Kajima Suisan had demanded that JCO, a subsidiary of Sumitomo Metal Mining Co., pay 37 million yen in compensation, charging that consumers shunned the prefecture’s products out of radiation fears.
In handing down the ruling, presiding Judge Koichiro Matsumoto said there was insufficient evidence to determine damage had been inflicted.
“There is no sign (that the firm) tried to sell its products elsewhere, and the products were carelessly burned,” he said.
Matsumoto ordered the firm to return 9.18 million yen JCO had already paid in compensation.
It was the first ruling given on a damages claim arising from the accident on Sept. 30, 1999, at a JCO facility in the village of Tokai.
The accident was caused by three plant workers who sidestepped safety procedures and poured an excessive amount of uranium into a mixing tank, triggering a nuclear fission chain reaction. Two of the workers died.
According to the plaintiff, after the accident occurred, Kajima Suisan’s business partners refused its products, including frozen shrimp and crab they had ordered.
Kajima Suisan maintained that it was forced to incinerate the products, which caused the company to lose 37 million yen, the lawsuit said.
But JCO insisted that it had checked the incinerator and concluded that Kajima Suisan had not incinerated such a large amount of products. JCO then demanded that the firm return the money it had already paid in compensation.
Representatives for JCO later said they were glad the court acknowledged their point of view.
The illegal mixing procedure exposed more than 600 people to radiation.
Since the 1999 accident, JCO has so far paid 14.85 billion yen in compensation to thousands of companies and farmers in areas around the uranium fuel plant to cover damage the accident has allegedly caused their businesses.
Eight lawsuits, including the one by Kajima Suisan, were filed against JCO after compensation talks between the firm and the affected parties broke down.

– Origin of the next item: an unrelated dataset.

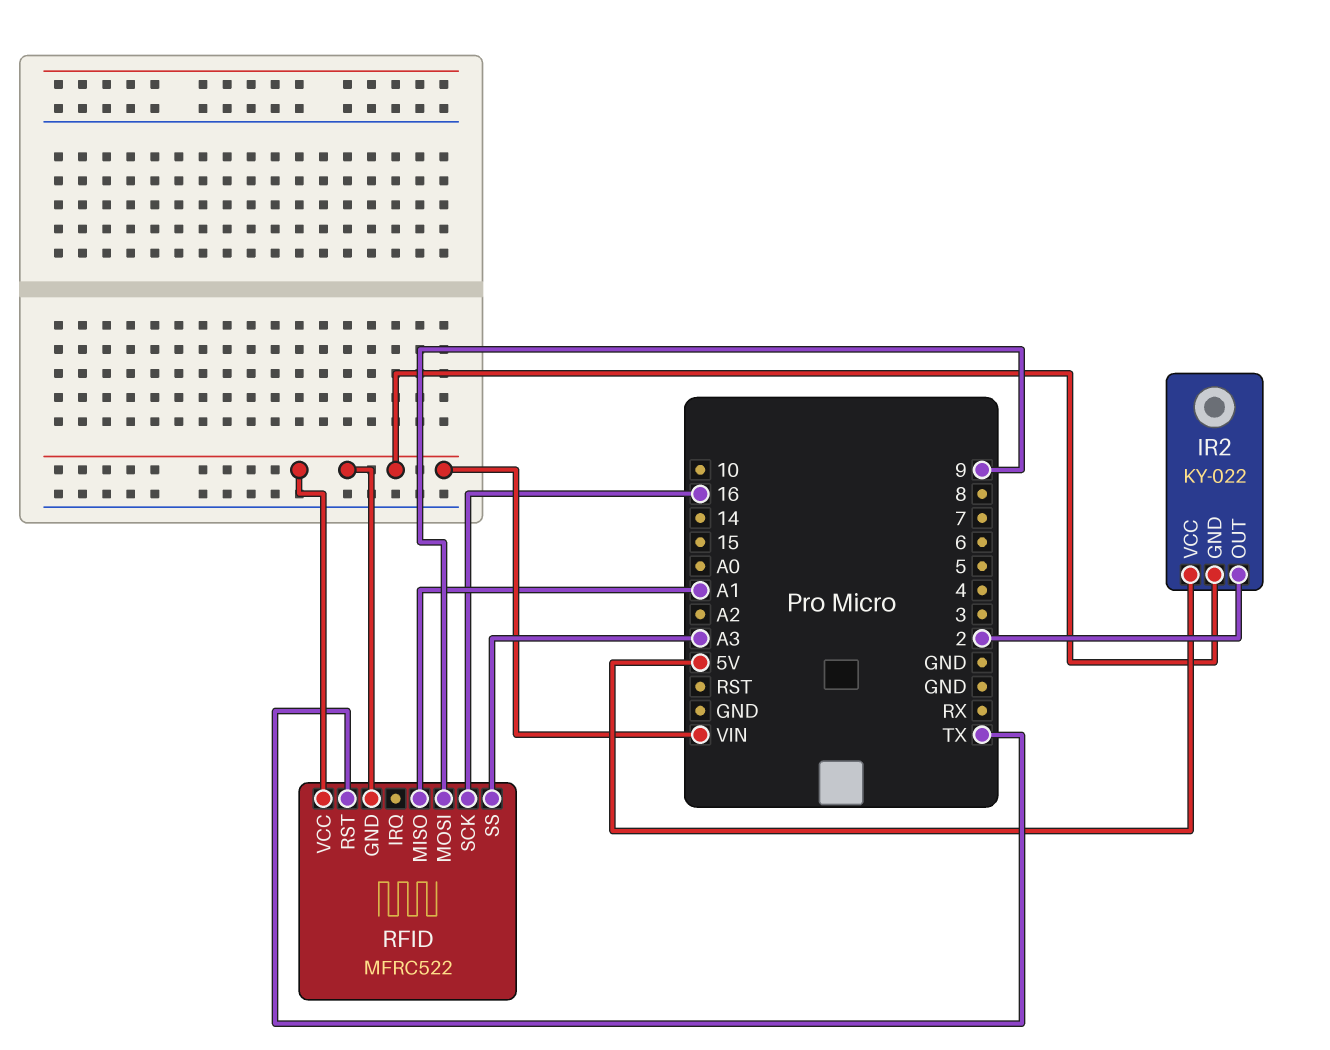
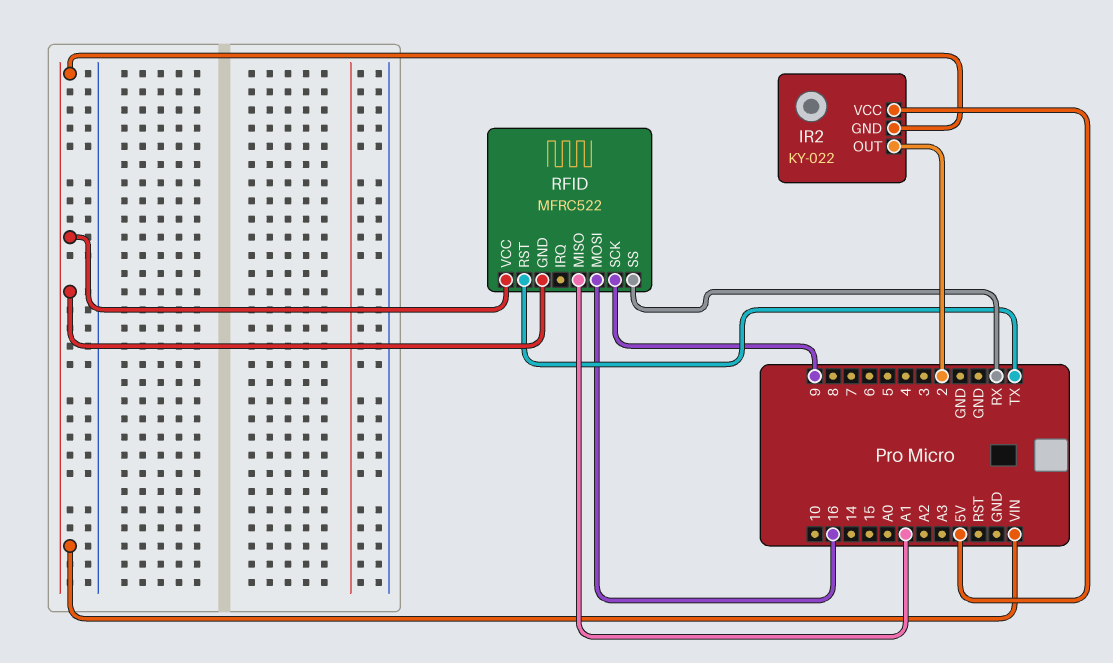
RFID pin MOSI: 9 -> 16
RFID pin SCK: 16 -> 9
RFID pin SS: A3 -> RX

JCO settled one of the other cases by paying a total of 100 million yen to two local fisheries processing firms.
The six remaining cases are still pending at the Mito and Tokyo district courts.
They include a 1.8 billion yen damage suit filed by a local transport firm, which claims that the price of land plots owned by the firm in Tokai collapsed due to the accident, as well as another 1.8 billion yen suit by a major “natto” fermented beans maker in Ibaraki Prefecture over suspended shipments.

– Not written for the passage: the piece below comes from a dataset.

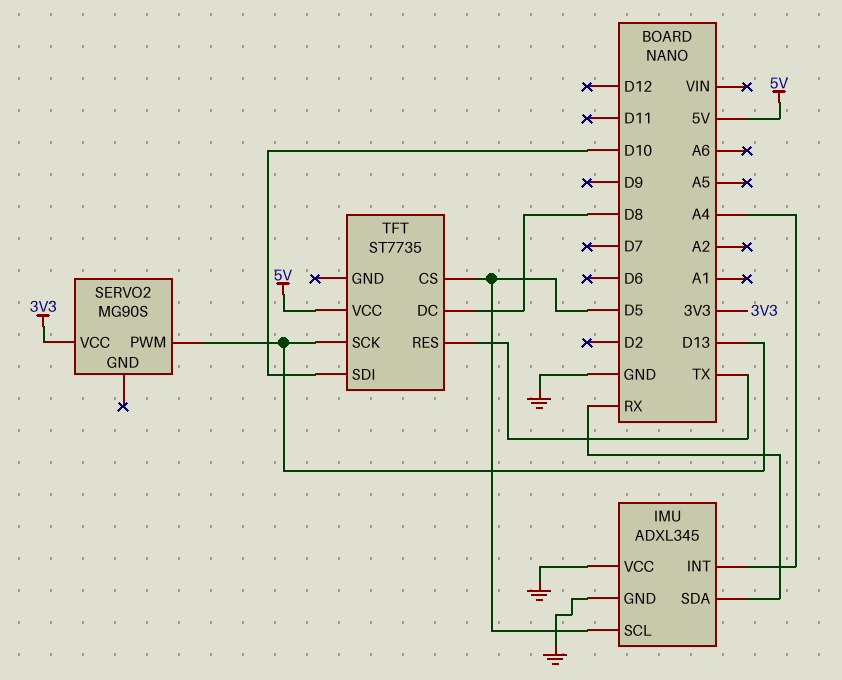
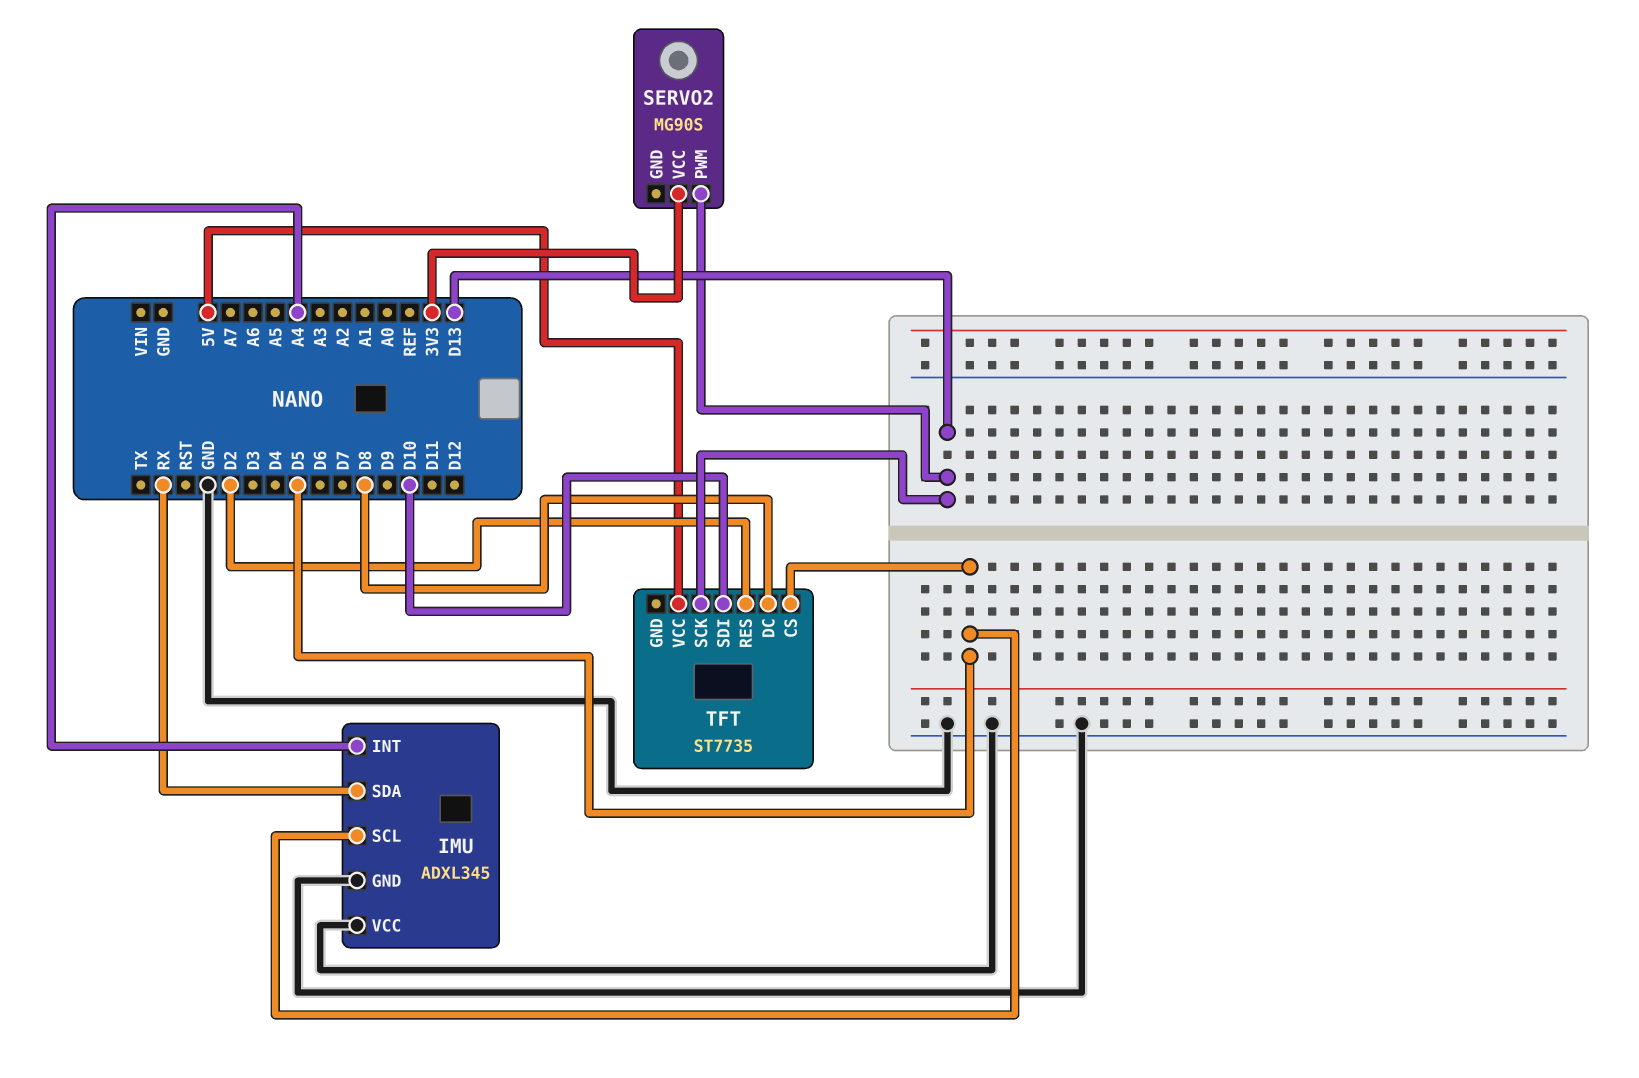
TFT pin RES: TX -> D2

Other cases include a couple in the city of Hitachi in the prefecture who sued JCO and its parent firm last September, claiming health damage from radiation exposure.
JCO has refused to pay any financial compensation for health damage to residents around the Tokai plant, and has argued that the incident has no causal relationship with the health problems and stress disorders claimed by the Hitachi couple.